The second month of the year is about to end, and the king cryptocurrency surged to as much as $59,000, nearly reaching $60,000. In February, the price experienced a rise of $17,000-$18,000, forming a bullish candle rarely seen in history. We last saw such an event in February and March of 2021. Even then, there was no closing at the peak, but a long upper wick was formed. So, what happens now?
Bitcoin On-Chain Analysis
Technical indicators were suggesting that after the last correction, the price could embark on a journey targeting $65,000. Now, BTC has rapidly increased to $59,045, and this rally happened in just 3 days. The price was at $50,000 just three days ago. So, what do the technical indicators tell us now?
Miner Reserves
During the period when the Bitcoin price increase accelerated, contrary to the usual trend, miner reserves began to grow. On February 24, the reserves reached their lowest level in recent times, but today they have increased to 1.93 million BTC. This suggests that miners are expecting an even higher peak as the halving approaches.

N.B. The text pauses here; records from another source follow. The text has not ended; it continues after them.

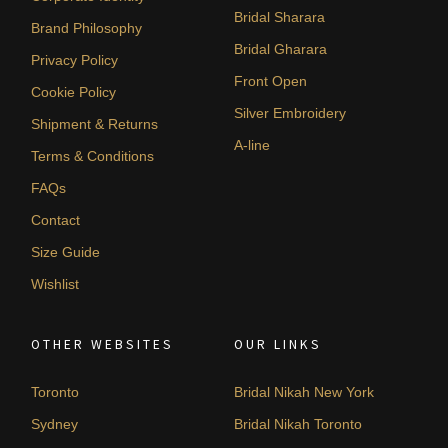
Bridal Sharara
Brand Philosophy
Bridal Gharara
Privacy Policy
Front Open
Cookie Policy
Silver Embroidery
Shipment & Returns
A-line
Terms & Conditions
FAQs
Contact
Size Guide
Wishlist
OTHER WEBSITES
OUR LINKS
Toronto
Bridal Nikah New York
Sydney
Bridal Nikah Toronto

Still, miners need more accumulation to reach the reserve size they had at the end of December, which was around 1.96 million.
Exchange Net Outflows
In the last 3 days, there was a net outflow of 9,004 BTC from exchanges. Despite the price increase over the last 30 days, the total net inflow was only 3,045 BTC. In the weekly period, the net outflow was 8,330 BTC, which means that the net inflow data from exchanges supports the price increase. With the demand for ETFs increasing over-the-counter while the supply on exchanges does not multiply, we can see the price rising further.
Bitcoin Google Searches
The data here has not yet reached the peak levels of the ETF approval day. This is good news in a way because it reflects growth potential. As the price likely approaches surpassing its previous peaks, we will see days when the necessary influx of investors for a bigger rally begins. In previous bull markets, we always saw a reversal from the real peak months after new investors flooded into the markets.
Now, with OTC and exchange-driven demand being strong and the halving approaching, it seems logical for more new investors to rush into this space through increasing investment channels.